Journée de la terre | conférence Marie Helene Straus | Le mystère des Kogis
Un autre soir, un autre lieu. Dans le 5e arrondissement de Paris, au cœur du tiers-lieu du Moulin, l’atmosphère est différente. Plus feutrée, presque enveloppante. Une exposition habille l’espace, des images et des livres prolongent déjà le propos avant même qu’il ne commence. Une soixantaine de personnes se sont déplacées pour cette deuxième étape du Festival de la Terre proposé par Nouvelle Acropole.
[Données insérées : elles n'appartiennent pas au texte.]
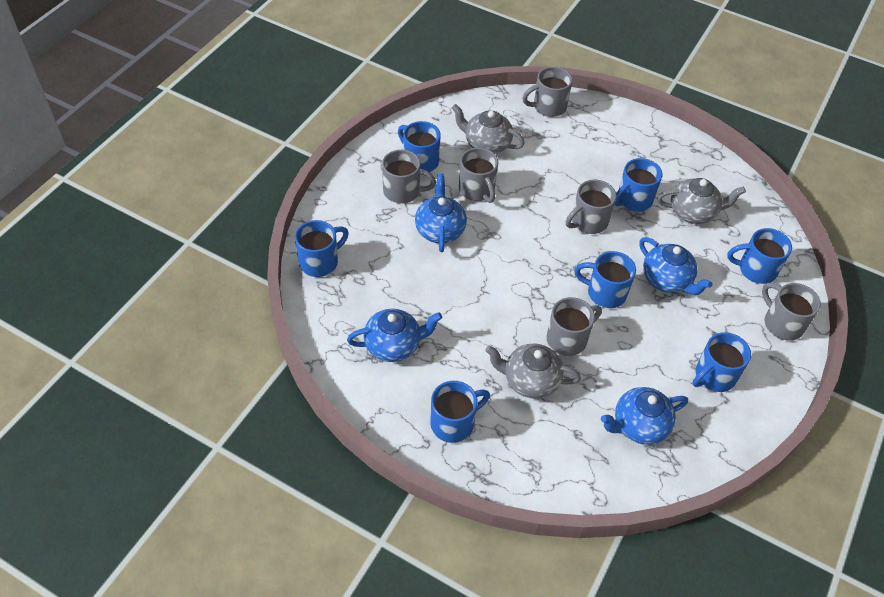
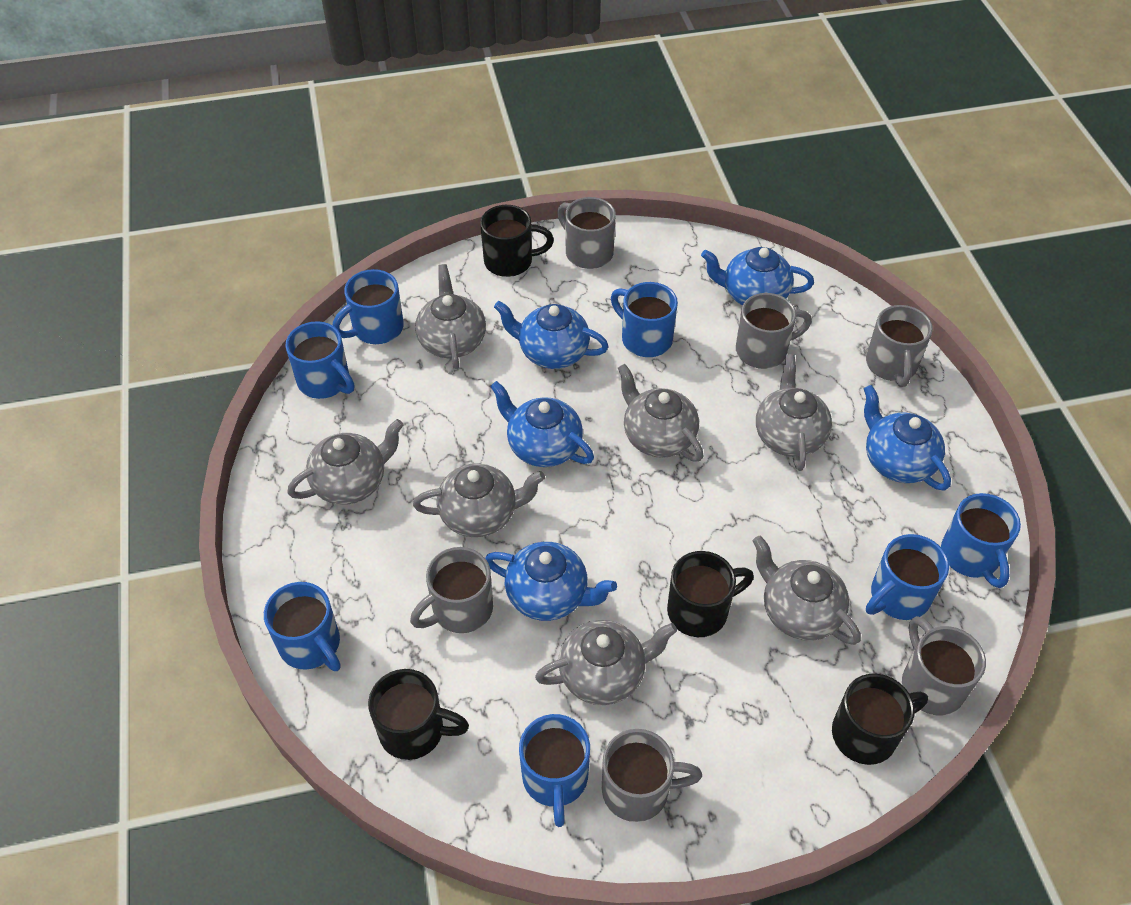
black mug: none = 0 -> [368,669,469,760] [480,205,554,277] [667,551,754,637] [832,674,928,765] = 4
blue teapot: [347,309,442,362] [415,174,467,252] [601,387,688,445] [639,237,712,295] = 4 -> [485,542,617,621] [490,381,594,467] [494,301,609,369] [701,247,814,306] [864,385,951,491] = 5
grey teapot: [452,104,525,154] [485,344,581,399] [657,178,746,224] = 3 -> [287,419,404,505] [413,463,545,537] [415,264,486,369] [535,620,677,705] [618,364,703,462] [753,536,861,645] [756,354,832,471] = 7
Avec Marie-Hélène Straus, il est question d’un peuple qui intrigue et fascine : les Kogis, en Colombie. Mais très vite, le regard change. Il ne s’agit pas d’un voyage exotique, ni d’un simple témoignage. Ce qui se joue est plus profond : une rencontre avec une autre manière d’habiter le monde.
Les Kogis vivent sans avoir rompu le lien avec la Terre. Cette idée, souvent évoquée, prend ici une densité particulière. À travers récits, images et explications, une cohérence apparaît : pour eux, la nature n’est pas un environnement extérieur, mais une réalité vivante avec laquelle il faut composer, dialoguer, et parfois se faire discret.
Ce qui frappe, c’est l’exigence de cette relation. Rien d’idéaliste ou de naïf. Leur manière de vivre repose sur une attention constante, une forme de responsabilité intérieure. Penser, agir, même ressentir, engage un équilibre plus vaste.
Dans la salle, l’écoute est silencieuse, presque recueillie. On sent que quelque chose déplace les repères habituels. Là où notre modernité sépare, classe et exploite, la vision Kogi relie et ordonne.
Le livre de Marie-Hélène, proposé à la fin de la rencontre, prolonge cette immersion. Il ne donne pas de réponses simples, mais ouvre des pistes. Comment retrouver, à notre échelle, une relation plus juste au vivant ? Comment réapprendre à habiter plutôt qu’à utiliser ?
Dans le cadre du festival, cette soirée apporte une tonalité singulière. Après l’exploration de sagesses anciennes et avant une réflexion critique sur notre économie, elle agit comme un point d’équilibre.
Un rappel discret : le vivant ne se pense pas seulement. Il se rencontre.